Please note that TADpole has been tested to work with R versions since 3.5.2.

• Then, get the latest version of the source code from Github

by using wget:

wget https://github.com/paulasoler/TADpole/archive/master.zip
unzip master.zip
mv TADpole-master TADpole

or by cloning the repository:

git clone https://github.com/paulasoler/TADpole.git

• Finally, install TADpole.

R CMD INSTALL TADpole

Note: if you download the zip file from the GitHub website instead, it will be named TADpole-master, so please adapt the unzip command accordingly.

2) Getting started

In this repository, we provide a test case from a publicly available Hi-C data set (SRA: SRR1658572) (1).

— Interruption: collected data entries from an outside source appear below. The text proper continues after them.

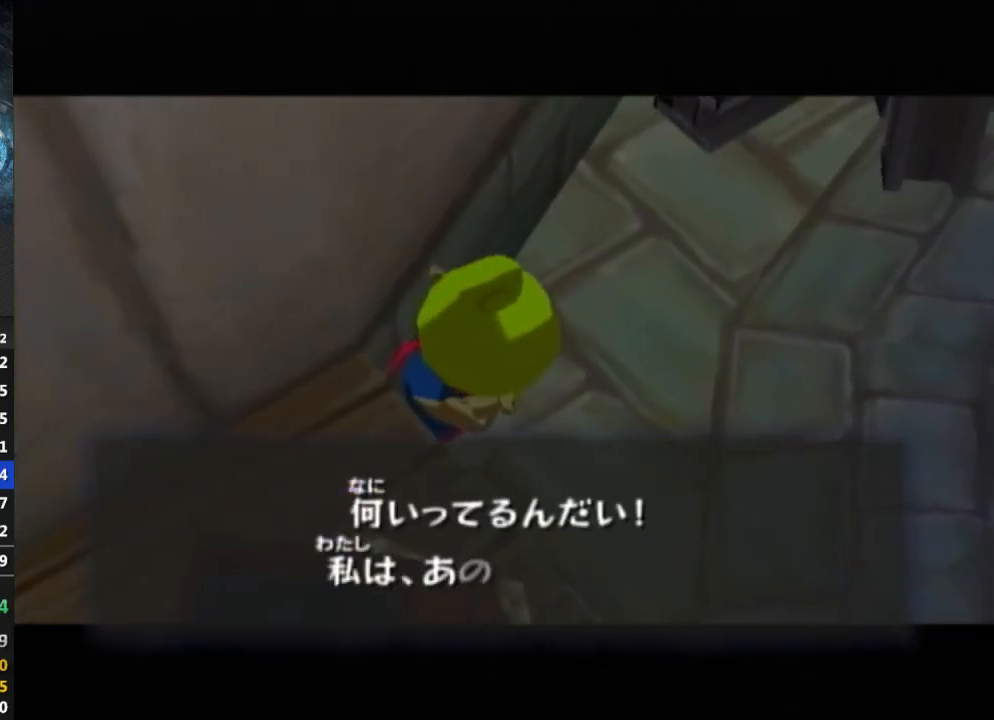
{"buttons": [], "left_stick": "center", "right_stick": "center", "events": [[67, "B", "down"], [133, "B", "up"], [233, "B", "down"], [267, "B", "up"], [367, "B", "down"], [400, "B", "up"], [467, "B", "down"], [500, "B", "up"]]}
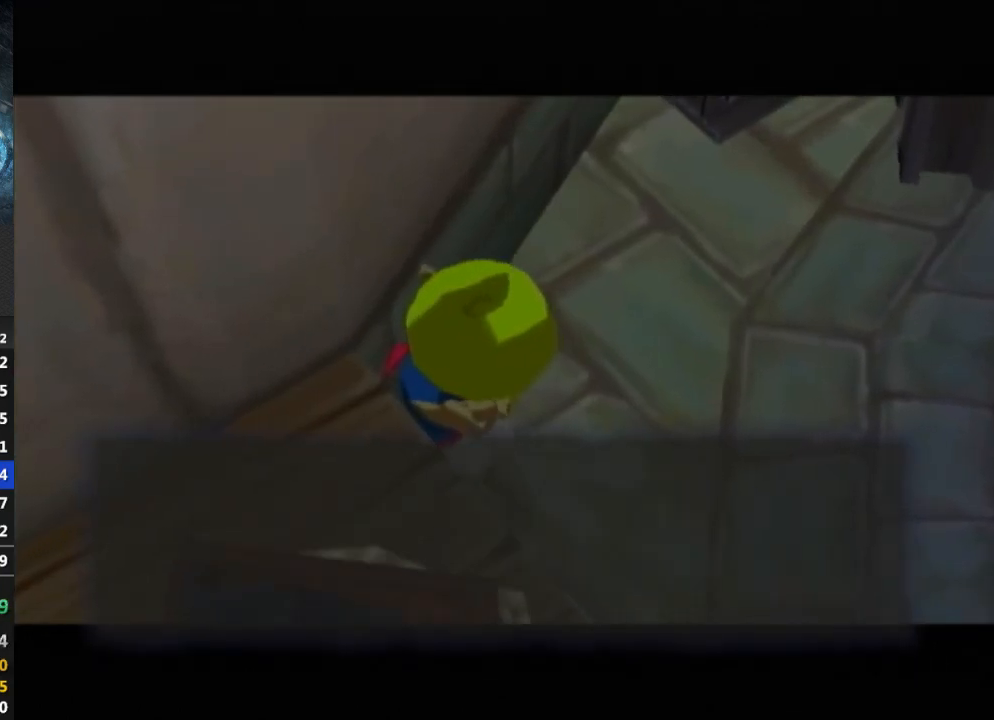
{"buttons": ["B"], "left_stick": "center", "right_stick": "center", "events": [[467, "B", "down"]]}
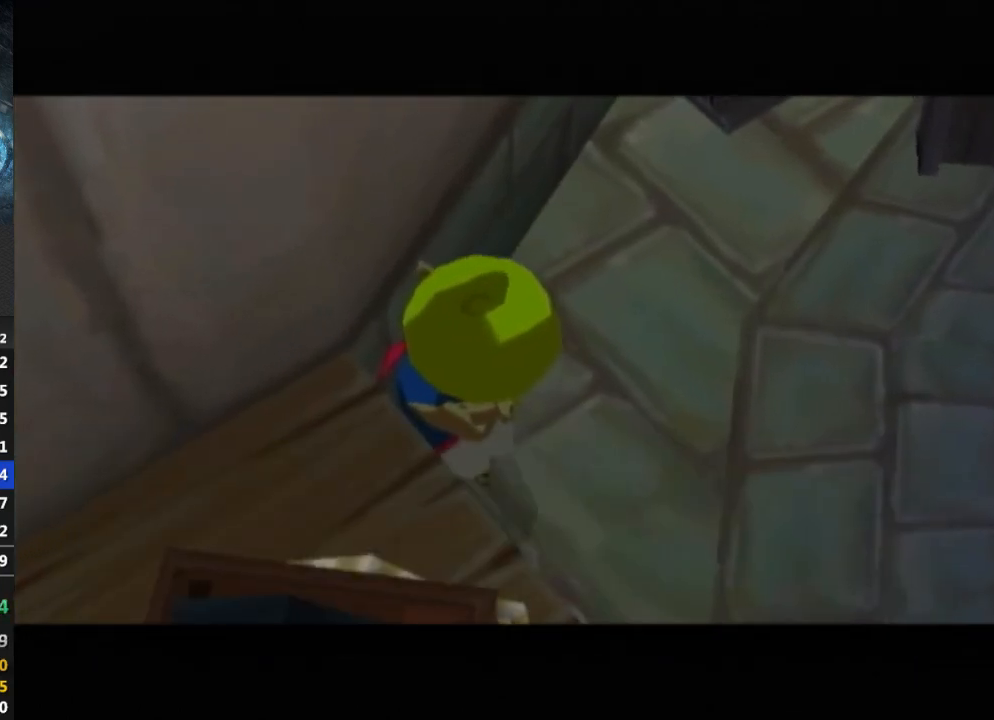
{"buttons": ["B"], "left_stick": "center", "right_stick": "center", "events": [[33, "B", "up"], [100, "B", "down"], [133, "B", "up"], [233, "B", "down"], [267, "B", "up"], [367, "B", "down"], [400, "B", "up"], [467, "B", "down"]]}
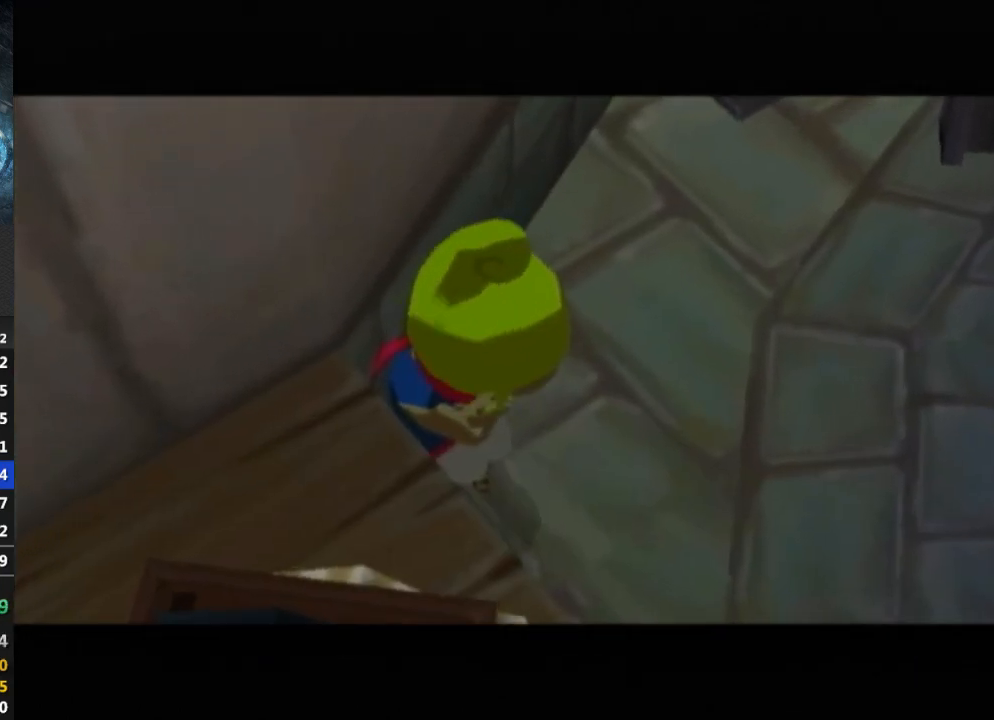
{"buttons": ["B"], "left_stick": "center", "right_stick": "center", "events": [[33, "B", "up"], [100, "B", "down"], [200, "B", "up"], [267, "B", "down"], [300, "B", "up"], [333, "B", "down"], [400, "B", "up"], [467, "B", "down"]]}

In the inst/extdata/ directory, we provided a 6 Mb region (chr18:9,000,000-15,000,000) of a human Hi-C dataset at 30kb resolution.

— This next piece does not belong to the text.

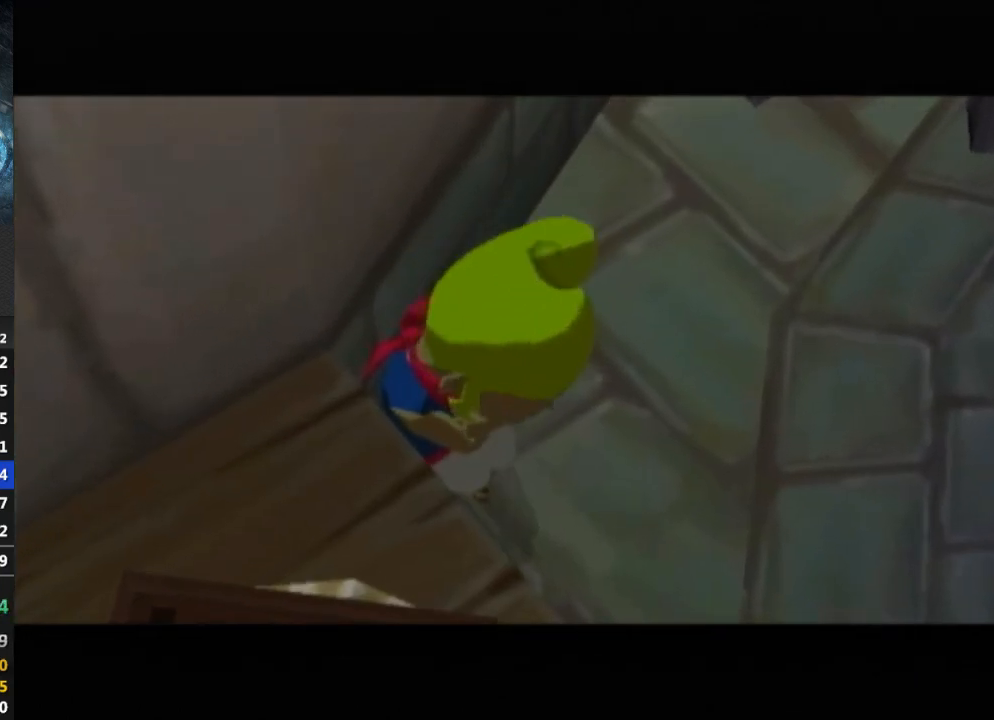
{"buttons": [], "left_stick": "center", "right_stick": "center", "events": [[67, "B", "up"], [133, "B", "down"], [167, "B", "up"], [233, "B", "down"], [300, "B", "up"], [333, "B", "down"], [367, "B", "up"]]}
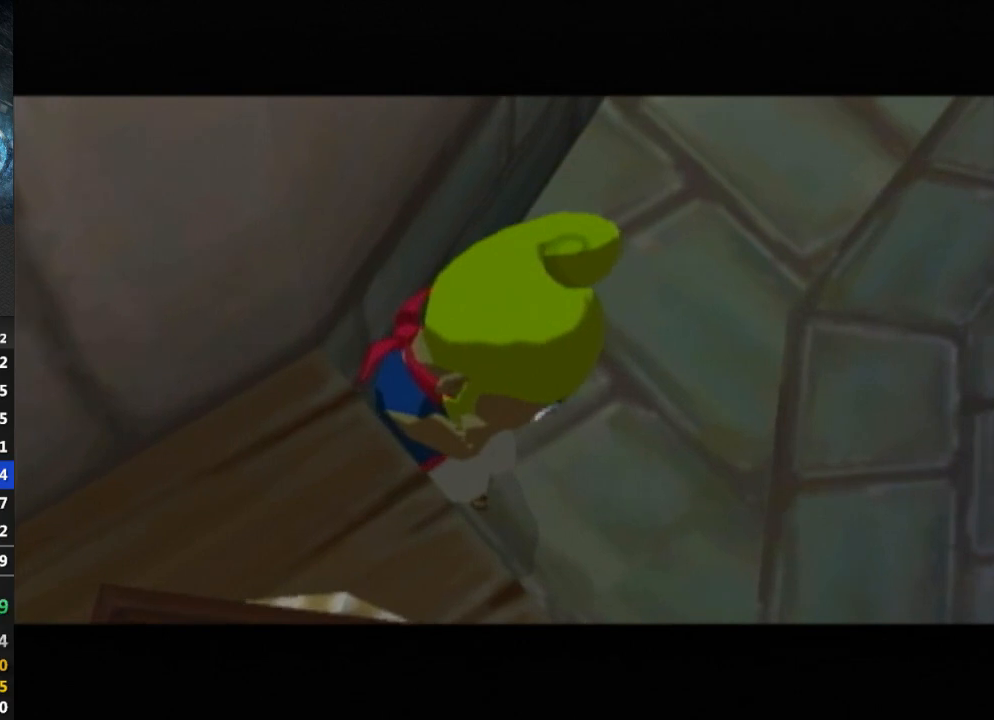
{"buttons": ["B"], "left_stick": "center", "right_stick": "center", "events": [[200, "B", "down"], [267, "B", "up"], [400, "B", "down"], [433, "B", "up"], [500, "B", "down"]]}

inst/extdata/raw_chr18_300_500_30kb.tsv

To obtain this interaction matrix, we processed the Hi-C data using the TADbit (2) Python package, that deals with all the necessary processing and normalization steps.

2.1) Input data

To run the main function TADpole, you need to provide an intrachromosomal interaction matrix, representing an entire chromosome or a chromosome region. The input is a tab-separated values file containing the interaction matrix (M) with N rows and N columns, where N is the number of bins in which the chromosome region is divided. Each position of the matrix (M_ij) contains the interaction values (raw or normalized) between the corresponding pair of genomic bins i and j. We recommend ONED (3) normalization, as it effectively corrects for known experimental biases.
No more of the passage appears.